Поэтому в тот день, когда он приладил на место последнюю доску и корабль вот-вот должны были спустить на воду, он отправился на «Скиталец», предварительно плотно поужинав. Торгрим поднялся на борт, снял меч, положил оружие неподалеку, потом забрался в свою меховую постель. Тут было достаточно шкур, чтобы он мог лежать на ровной поверхности, даже несмотря на то, что сам драккар стоял под углом. Так что его ложе оказалось удобнее, чем когда-либо. Работа сегодня принесла усталость и удовлетворение. Мышцы его болели, он все еще не был таким выносливым, как когда-то, до ранения в Таре. Рев Орнольфа сюда едва доносился, приглушенный слоем шкур, и казался уютным, почти убаюкивающим, как легкий прибой на берегу.

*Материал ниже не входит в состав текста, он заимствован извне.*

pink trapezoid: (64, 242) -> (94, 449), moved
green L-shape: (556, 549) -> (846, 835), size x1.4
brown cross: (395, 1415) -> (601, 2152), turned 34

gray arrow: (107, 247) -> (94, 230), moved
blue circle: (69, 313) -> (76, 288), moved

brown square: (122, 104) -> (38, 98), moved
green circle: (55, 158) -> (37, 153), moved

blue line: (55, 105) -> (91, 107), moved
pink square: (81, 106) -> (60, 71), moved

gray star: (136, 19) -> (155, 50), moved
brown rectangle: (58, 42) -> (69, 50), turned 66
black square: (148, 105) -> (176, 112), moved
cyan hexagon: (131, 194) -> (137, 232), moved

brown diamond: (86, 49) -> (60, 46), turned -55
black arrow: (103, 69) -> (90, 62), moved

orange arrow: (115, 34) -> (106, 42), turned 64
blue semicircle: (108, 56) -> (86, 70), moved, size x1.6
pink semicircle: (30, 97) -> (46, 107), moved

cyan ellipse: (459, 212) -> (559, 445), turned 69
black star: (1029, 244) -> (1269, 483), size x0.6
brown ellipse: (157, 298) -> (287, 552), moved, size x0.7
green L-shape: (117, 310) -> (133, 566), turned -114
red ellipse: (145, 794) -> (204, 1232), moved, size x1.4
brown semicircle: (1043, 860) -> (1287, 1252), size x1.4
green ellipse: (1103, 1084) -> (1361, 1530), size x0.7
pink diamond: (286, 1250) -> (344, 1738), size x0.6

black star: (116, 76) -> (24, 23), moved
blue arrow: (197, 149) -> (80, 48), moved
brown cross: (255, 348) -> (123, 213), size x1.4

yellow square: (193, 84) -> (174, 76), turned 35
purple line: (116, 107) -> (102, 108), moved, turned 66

Вскоре он уже спал крепким глубоким сном, как будто погрузился в теплую воду.
И тут кто-то стал его бесцеремонно трясти, пытаясь разбудить, — он проснулся не сразу, понадобилось около минуты. Торгриму приснилась целая череда снов: шторм на море, землетрясение, попытка удержать Харальда за руку, в то время как парень пытался ее выдернуть, — все образы смешались, пока его не переставали трясти.
Он открыл глаза и потянулся за Железным Зубом. Рука нащупала что-то кожаное, и смутный силуэт над ним принял очертания Старри Бессмертного, который стоял рядом и тряс Торгрима за плечо.
— Я уже проснулся, — хриплым шепотом произнес Торгрим, и Старри отпустил его.
— Ночной Волк, вставай! — выкрикнул Старри.
— Что там? — спросил Торгрим.
— Не знаю, — ответил Старри. — Что-то. Я чувствую. Чую. Боги предупредили меня, что должно произойти что-то плохое. Но не сказали, что именно.
Меч мой закаленный
От щита отпрянул —
Атли Короткий сделал
Сталь клинка тупою.
Воина болтливого
Сокрушил я все же,
И не жаль зубов мне
Для такой победы.
Торгрим выбрался из-под медвежьей шкуры, которой укрывался, как одеялом. Ночь была прохладная, а после теплого кокона-лежбища воздух казался еще холоднее. Торгрим схватил Железный Зуб и хотел взять с собой и накидку, но Старри уже спешил куда-то, и Торгриму оставалось только следовать за ним. Они спрыгнули с борта корабля на мягкую землю. Торгрим на ходу застегнул ремень, и они оба молча зашагали в темноте.
Возле самой воды Старри остановился, Торгрим подошел сзади, и они вдвоем принялись вглядываться в черную толщу.
— Что это, по-твоему? — едва слышным шепотом поинтересовался Торгрим.
— Не знаю, — ответил Старри. — Чувствую какое-то зло, но я не знаю, что это.